*Exercise aim*
Output the records precisely as they stand. Pictures are to be skipped.

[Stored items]
________________

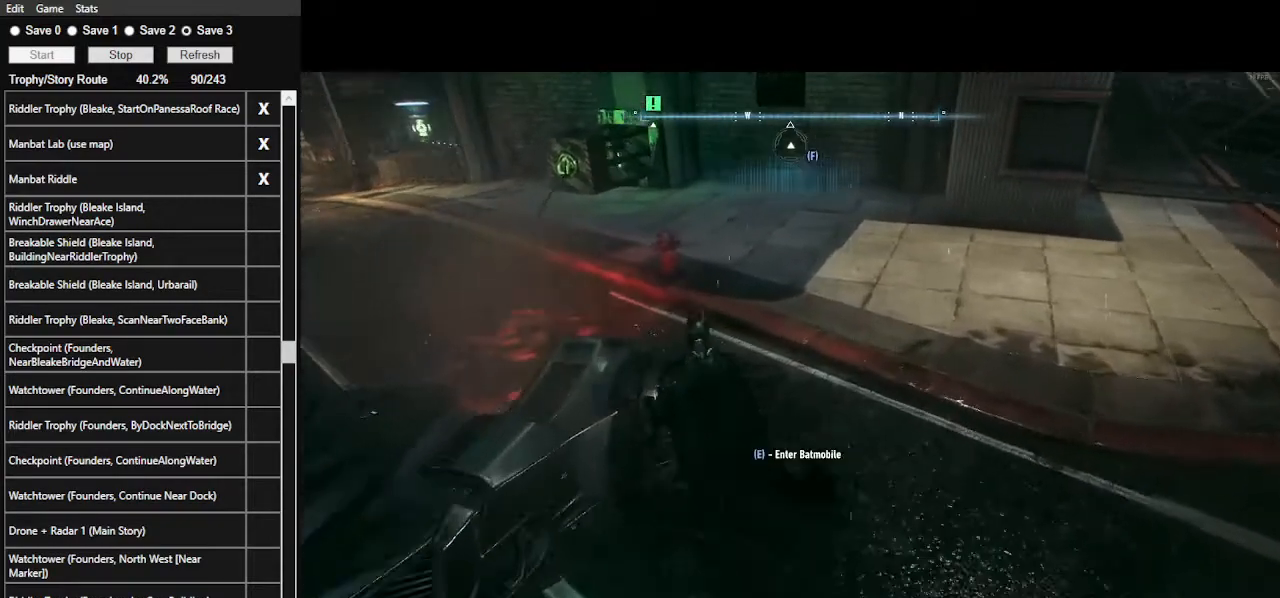
{"keys": ["space", "w"], "mouse": [], "events": []}
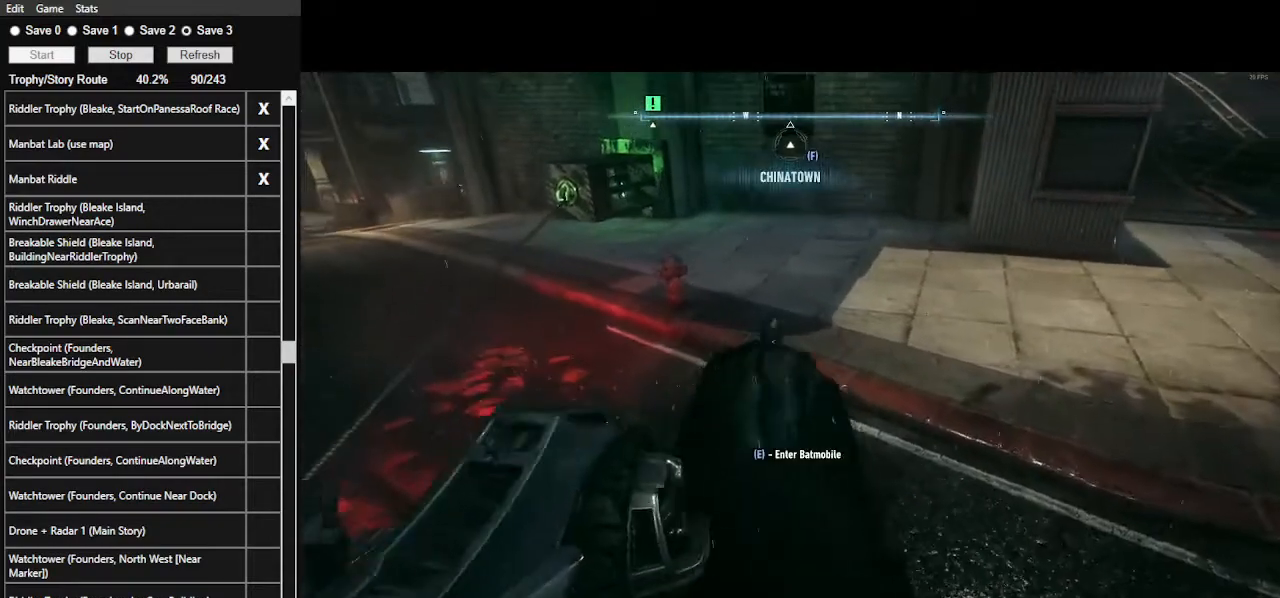
{"keys": ["space", "w"], "mouse": [], "events": []}
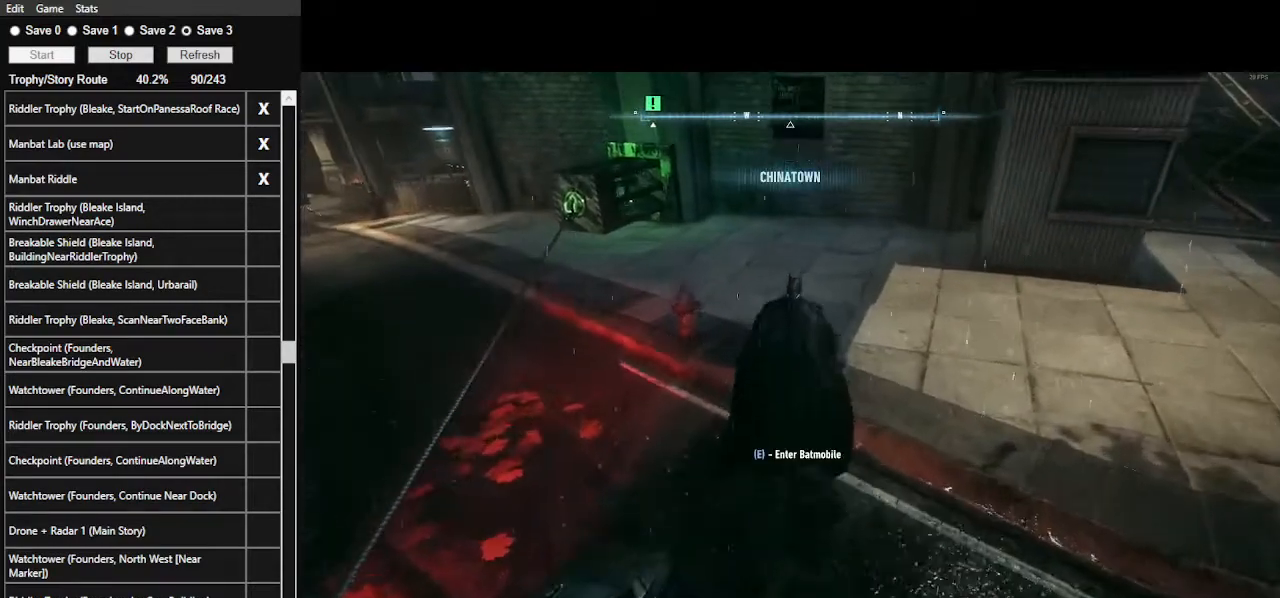
{"keys": ["space", "w"], "mouse": [], "events": []}
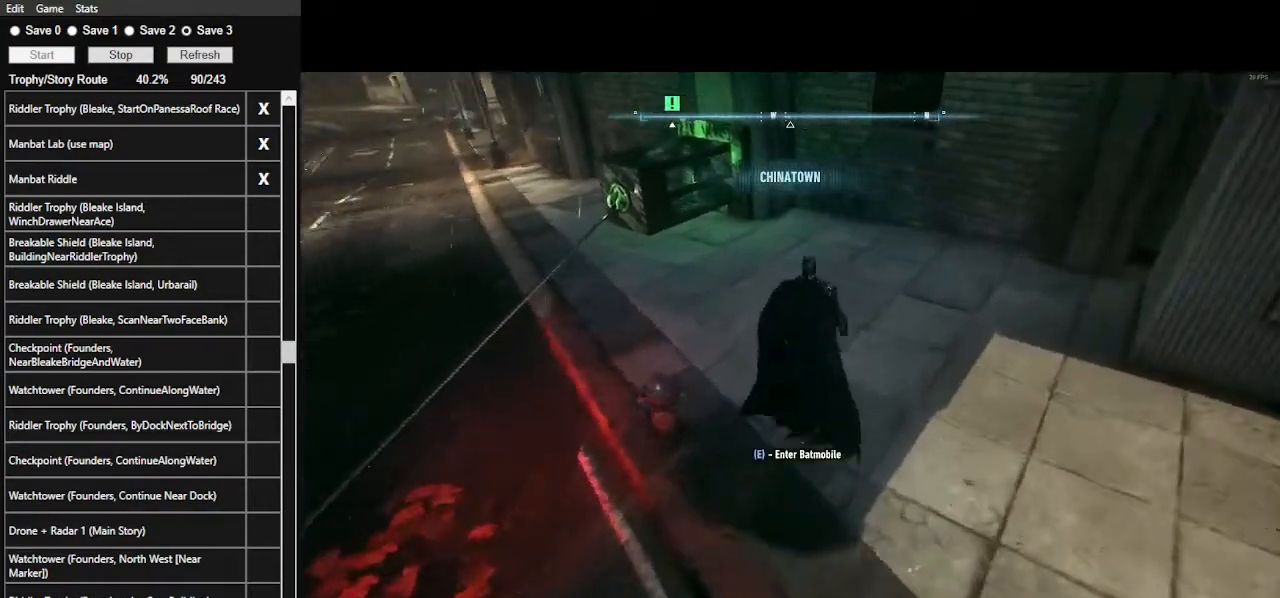
{"keys": ["space", "w"], "mouse": [], "events": []}
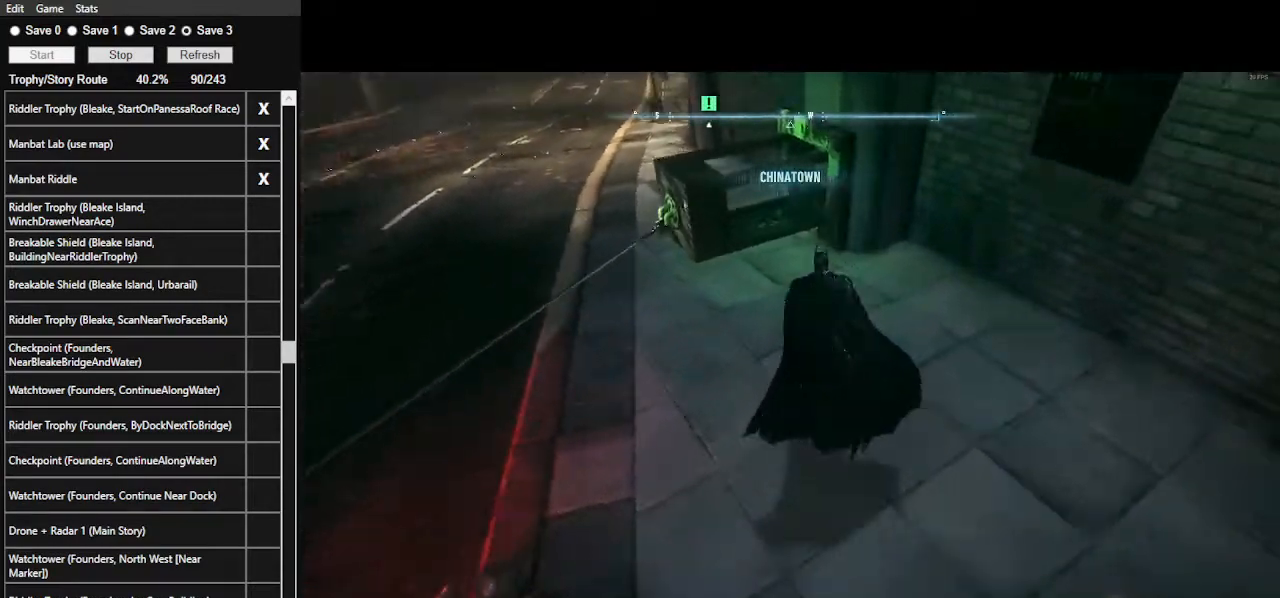
{"keys": ["ctrl_l", "w"], "mouse": [], "events": [[67, "space", "up"], [267, "ctrl_l", "down"]]}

________________

*Response to this task*
{"keys": ["space", "w"], "mouse": [], "events": []}
{"keys": ["space", "w"], "mouse": [], "events": []}
{"keys": ["space", "w"], "mouse": [], "events": []}
{"keys": ["space", "w"], "mouse": [], "events": []}
{"keys": ["ctrl_l", "w"], "mouse": [], "events": [[67, "space", "up"], [267, "ctrl_l", "down"]]}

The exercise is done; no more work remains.